── Records ──

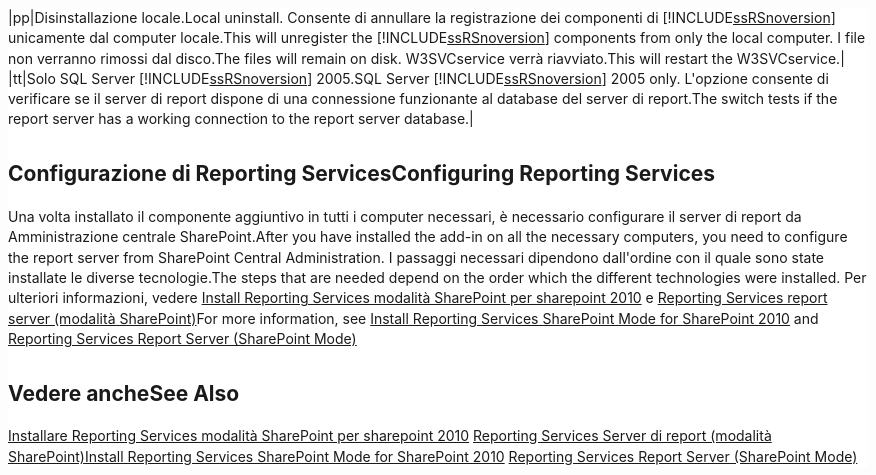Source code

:|<span data-ttu-id="d8f15-290">p</span><span class="sxs-lookup"><span data-stu-id="d8f15-290">p</span></span>|<span data-ttu-id="d8f15-291">Disinstallazione locale.</span><span class="sxs-lookup"><span data-stu-id="d8f15-291">Local uninstall.</span></span> <span data-ttu-id="d8f15-292">Consente di annullare la registrazione dei componenti di [!INCLUDE[ssRSnoversion](../../includes/ssrsnoversion-md.md)] unicamente dal computer locale.</span><span class="sxs-lookup"><span data-stu-id="d8f15-292">This will unregister the [!INCLUDE[ssRSnoversion](../../includes/ssrsnoversion-md.md)] components from only the local computer.</span></span> <span data-ttu-id="d8f15-293">I file non verranno rimossi dal disco.</span><span class="sxs-lookup"><span data-stu-id="d8f15-293">The files will remain on disk.</span></span> <span data-ttu-id="d8f15-294">W3SVCservice verrà riavviato.</span><span class="sxs-lookup"><span data-stu-id="d8f15-294">This will restart the W3SVCservice.</span></span>|
|<span data-ttu-id="d8f15-295">t</span><span class="sxs-lookup"><span data-stu-id="d8f15-295">t</span></span>|<span data-ttu-id="d8f15-296">Solo SQL Server [!INCLUDE[ssRSnoversion](../../includes/ssrsnoversion-md.md)] 2005.</span><span class="sxs-lookup"><span data-stu-id="d8f15-296">SQL Server [!INCLUDE[ssRSnoversion](../../includes/ssrsnoversion-md.md)] 2005 only.</span></span> <span data-ttu-id="d8f15-297">L'opzione consente di verificare se il server di report dispone di una connessione funzionante al database del server di report.</span><span class="sxs-lookup"><span data-stu-id="d8f15-297">The switch tests if the report server has a working connection to the report server database.</span></span>|

## <a name="configuring-reporting-services"></a><span data-ttu-id="d8f15-298">Configurazione di Reporting Services</span><span class="sxs-lookup"><span data-stu-id="d8f15-298">Configuring Reporting Services</span></span>
 <span data-ttu-id="d8f15-299">Una volta installato il componente aggiuntivo in tutti i computer necessari, è necessario configurare il server di report da Amministrazione centrale SharePoint.</span><span class="sxs-lookup"><span data-stu-id="d8f15-299">After you have installed the add-in on all the necessary computers, you need to configure the report server from SharePoint Central Administration.</span></span> <span data-ttu-id="d8f15-300">I passaggi necessari dipendono dall'ordine con il quale sono state installate le diverse tecnologie.</span><span class="sxs-lookup"><span data-stu-id="d8f15-300">The steps that are needed depend on the order which the different technologies were installed.</span></span> <span data-ttu-id="d8f15-301">Per ulteriori informazioni, vedere [Install Reporting Services modalità SharePoint per sharepoint 2010](../../../2014/sql-server/install/install-reporting-services-sharepoint-mode-for-sharepoint-2010.md) e [Reporting Services report server &#40;modalità SharePoint&#41;](../../../2014/reporting-services/reporting-services-report-server-sharepoint-mode.md)</span><span class="sxs-lookup"><span data-stu-id="d8f15-301">For more information, see [Install Reporting Services SharePoint Mode for SharePoint 2010](../../../2014/sql-server/install/install-reporting-services-sharepoint-mode-for-sharepoint-2010.md) and [Reporting Services Report Server &#40;SharePoint Mode&#41;](../../../2014/reporting-services/reporting-services-report-server-sharepoint-mode.md)</span></span>

## <a name="see-also"></a><span data-ttu-id="d8f15-302">Vedere anche</span><span class="sxs-lookup"><span data-stu-id="d8f15-302">See Also</span></span>
 <span data-ttu-id="d8f15-303">[Installare Reporting Services modalità SharePoint per sharepoint 2010](../../../2014/sql-server/install/install-reporting-services-sharepoint-mode-for-sharepoint-2010.md) [Reporting Services Server di report &#40;modalità SharePoint&#41;](../../../2014/reporting-services/reporting-services-report-server-sharepoint-mode.md)</span><span class="sxs-lookup"><span data-stu-id="d8f15-303">[Install Reporting Services SharePoint Mode for SharePoint 2010](../../../2014/sql-server/install/install-reporting-services-sharepoint-mode-for-sharepoint-2010.md) [Reporting Services Report Server &#40;SharePoint Mode&#41;](../../../2014/reporting-services/reporting-services-report-server-sharepoint-mode.md)</span></span>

───

**To-do item**
Figure out how many lines of the data above include "name", then give the number and nothing more.

**Task result**
2